Grutas sofrem até com visitação sem controle
A Pedra do Cálice está longe de ser a única estrutura com potencial turístico e valor histórico e cultural que vem sendo deixada em segundo plano em Pains. De acordo com o advogado e técnico ambiental Mário da Silva Oliveira, secretário de Meio Ambiente da cidade entre 2009 e 2016, os recursos geológicos da cidade já estão quase todos vendidos a empresas, nem todas atuando com os cuidados, a fiscalização ou as licenças necessárias.
“Quase todos os afloramentos aqui são poligonais que pertencem a alguma mineradora. Não tem mais nada livre por aí, não. As estruturas todas têm marcas maiores ou menores de impactos da mineração, tanto estrutural como de dilatação, porque treme. A gente visita (as grutas), mas nenhuma é regularizada. Uma pena, porque são de uma beleza incomum”, aponta.
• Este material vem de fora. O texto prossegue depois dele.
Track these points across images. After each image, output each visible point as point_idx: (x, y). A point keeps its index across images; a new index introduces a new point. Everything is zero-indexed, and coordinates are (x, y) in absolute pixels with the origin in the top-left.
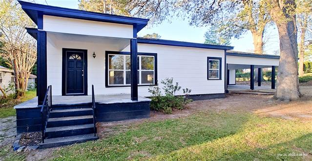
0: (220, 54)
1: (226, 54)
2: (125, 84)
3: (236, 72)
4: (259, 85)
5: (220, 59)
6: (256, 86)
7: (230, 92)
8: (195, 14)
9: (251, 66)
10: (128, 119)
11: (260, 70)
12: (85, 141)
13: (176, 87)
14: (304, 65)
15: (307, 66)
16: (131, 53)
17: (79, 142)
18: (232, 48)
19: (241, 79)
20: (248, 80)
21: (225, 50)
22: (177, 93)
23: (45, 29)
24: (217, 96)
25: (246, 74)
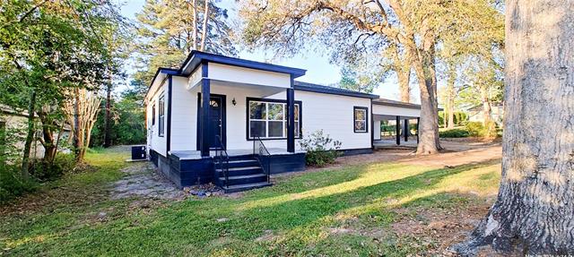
0: (366, 103)
1: (372, 103)
2: (267, 137)
3: (381, 124)
4: (406, 140)
5: (367, 109)
6: (402, 142)
7: (376, 148)
8: (336, 51)
9: (397, 117)
10: (285, 171)
11: (406, 121)
12: (262, 187)
13: (327, 140)
14: (454, 116)
15: (457, 118)
16: (287, 101)
17: (258, 188)
18: (378, 97)
19: (387, 134)
20: (394, 134)
21: (372, 99)
22: (328, 147)
23: (209, 77)
24: (364, 151)
25: (392, 126)
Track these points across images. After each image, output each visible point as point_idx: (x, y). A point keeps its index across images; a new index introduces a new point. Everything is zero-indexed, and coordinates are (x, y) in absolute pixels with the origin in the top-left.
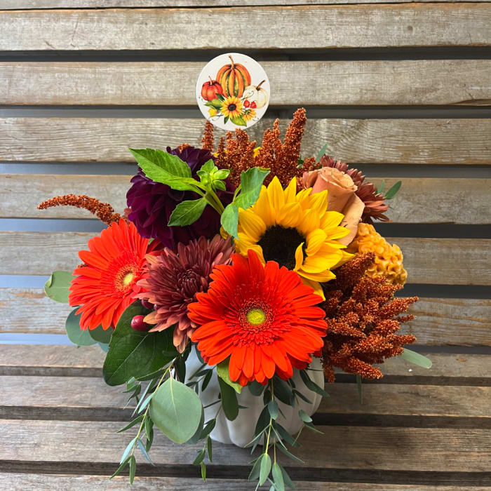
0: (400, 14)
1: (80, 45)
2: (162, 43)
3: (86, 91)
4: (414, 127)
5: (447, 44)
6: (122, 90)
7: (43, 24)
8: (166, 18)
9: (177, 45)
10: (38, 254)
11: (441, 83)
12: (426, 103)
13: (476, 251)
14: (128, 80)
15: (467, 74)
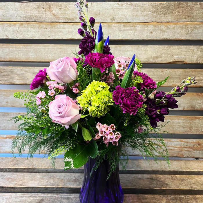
0: (147, 27)
1: (20, 37)
2: (53, 36)
3: (23, 56)
4: (153, 72)
5: (166, 39)
6: (37, 56)
7: (5, 28)
8: (54, 27)
9: (59, 37)
10: (4, 122)
11: (163, 54)
12: (157, 62)
13: (176, 121)
14: (39, 52)
15: (173, 51)
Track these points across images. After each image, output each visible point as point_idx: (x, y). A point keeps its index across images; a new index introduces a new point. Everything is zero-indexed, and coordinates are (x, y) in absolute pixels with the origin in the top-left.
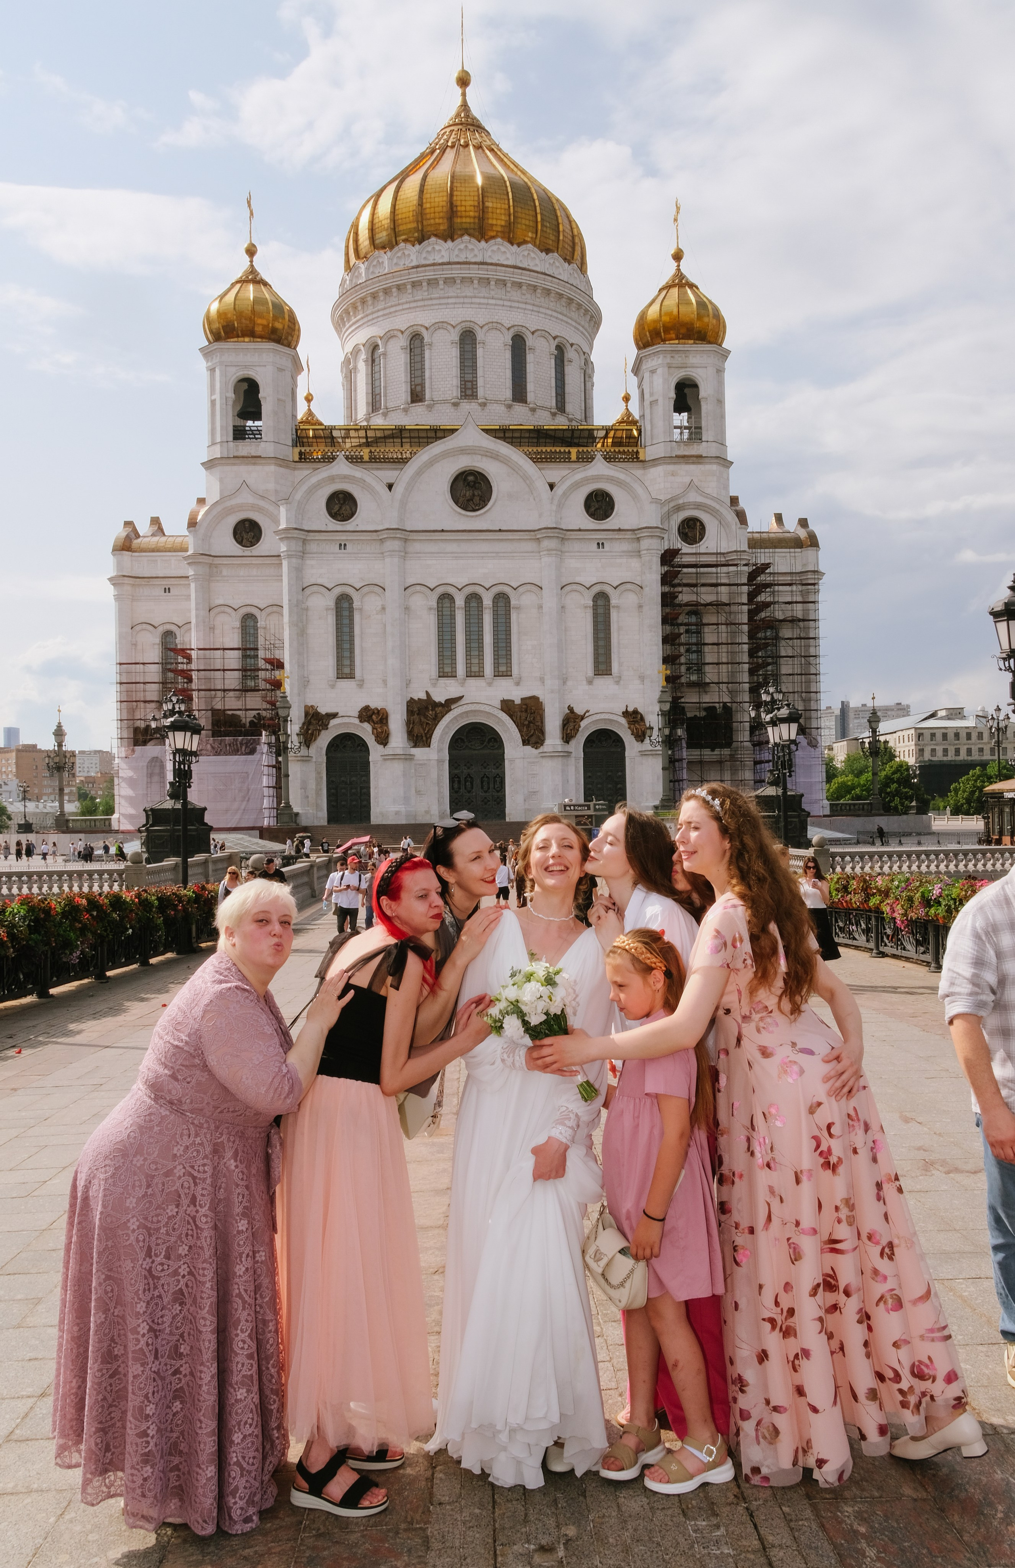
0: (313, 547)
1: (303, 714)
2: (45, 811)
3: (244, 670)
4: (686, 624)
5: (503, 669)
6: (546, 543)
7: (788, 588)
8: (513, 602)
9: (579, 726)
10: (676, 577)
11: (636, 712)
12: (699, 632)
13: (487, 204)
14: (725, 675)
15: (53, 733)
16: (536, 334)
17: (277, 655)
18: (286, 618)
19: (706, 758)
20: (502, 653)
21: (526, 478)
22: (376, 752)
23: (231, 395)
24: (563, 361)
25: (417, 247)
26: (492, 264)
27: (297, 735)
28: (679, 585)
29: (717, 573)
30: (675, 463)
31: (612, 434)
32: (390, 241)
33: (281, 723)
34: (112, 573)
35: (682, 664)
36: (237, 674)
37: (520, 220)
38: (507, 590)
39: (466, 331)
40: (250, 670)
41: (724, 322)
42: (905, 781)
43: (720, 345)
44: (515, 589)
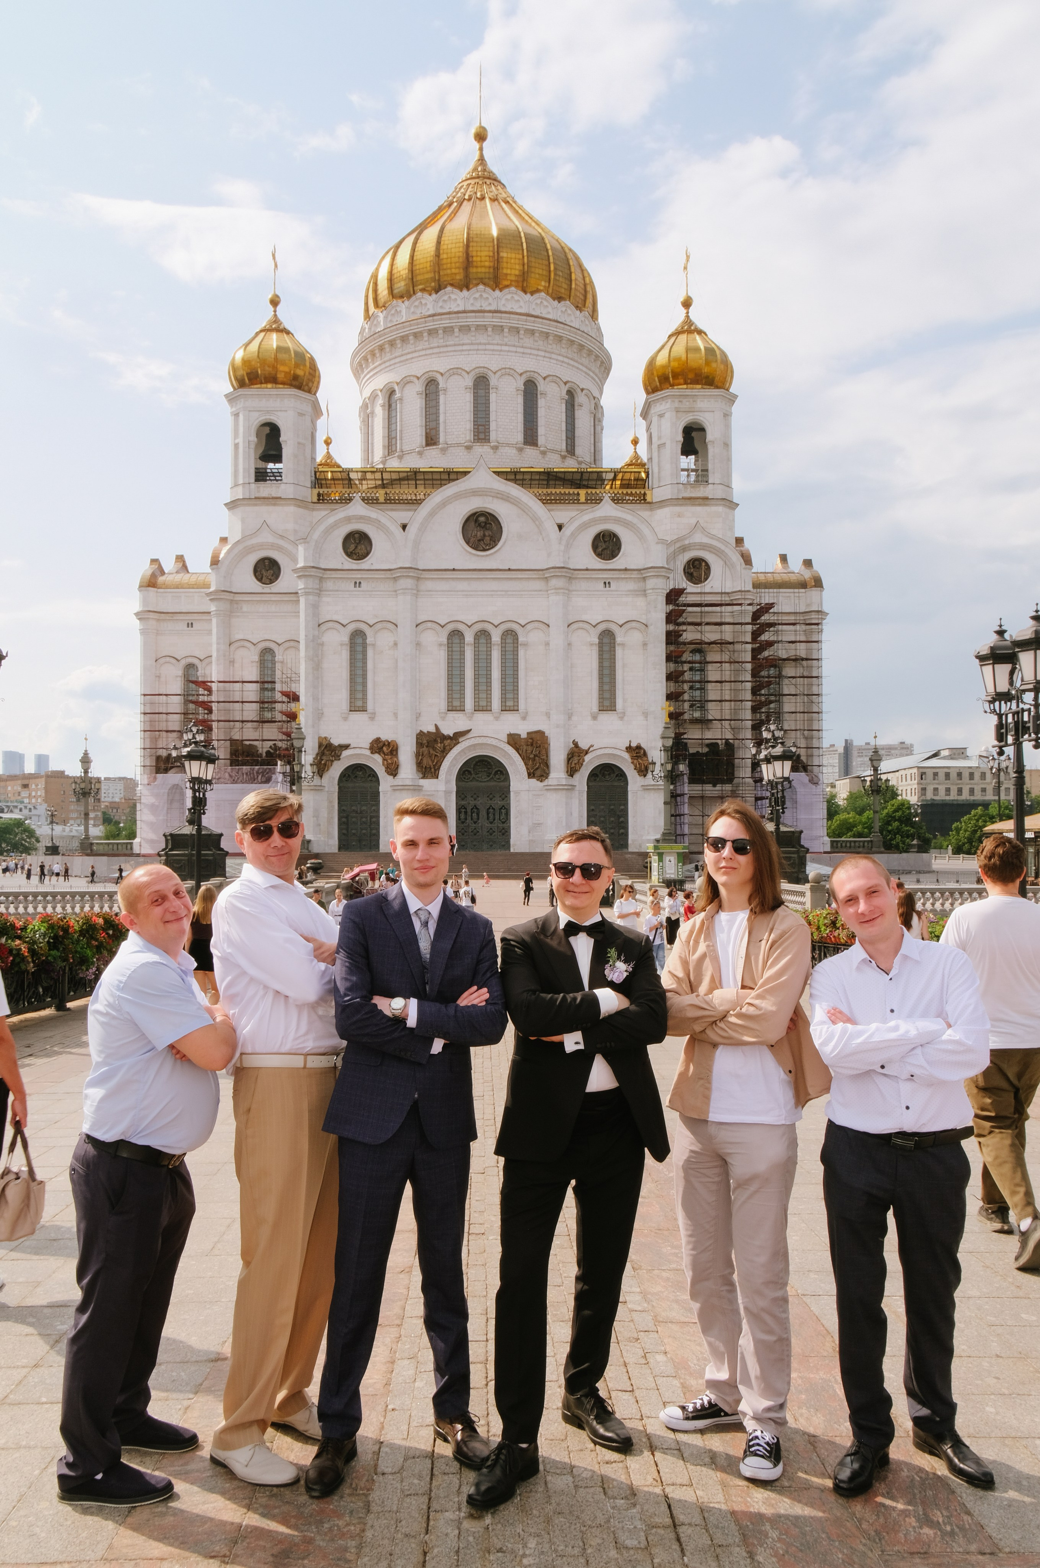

Uma dessas atrações naturais é a Gruta do Brega, cavidade com três salões amplos e conhecida por uma formação rochosa em formato que lembra um dinossauro, resultado de processo naturais de milhares de anos. O local fica em ponto onde já há requerimento de lavra ativo junto à Agência Nacional de Mineração (ANM).
Assim como as demais cavidades de Pains, a Gruta do Brega não tem um sistema regular de visitação. O local fica dentro de uma fazenda, próximo ao limite entre Pains e Pimenta. A equipe do EM esteve na cavidade e constatou problemas que poderiam ser evitados caso existisse organização do turismo e uma forma de controlar a entrada de visitantes.
Dentro dos amplos salões e mesmo a partir da entrada da gruta, é possível perceber pichações, pedaços de formações rochosas quebradas e até mesmo rastros de pneu de moto dentro da cavidade. Além da riqueza espeleológica, o local é hábitat de uma fauna específica, e as próprias características da cavidade natural requerem cuidados especiais em relação à luminosidade e ao barulho.
Mais próxima do Centro de Pains, a Gruta do Éden é outra potência turística não aproveitada na cidade. A poucos metros da entrada da cavidade, fechada, funciona a Mineração Saldanha. Em Termo de Ajuste de Conduta (TAC) assinado pela empresa junto à Secretaria de Estado de Meio Ambiente (Semad), está prevista uma série de ações de controle de impactos nas grutas e recursos hídricos da área. A reportagem procurou a empresa e a Prefeitura de Pains para questionar sobre o cumprimento das normas, mas não obteve resposta.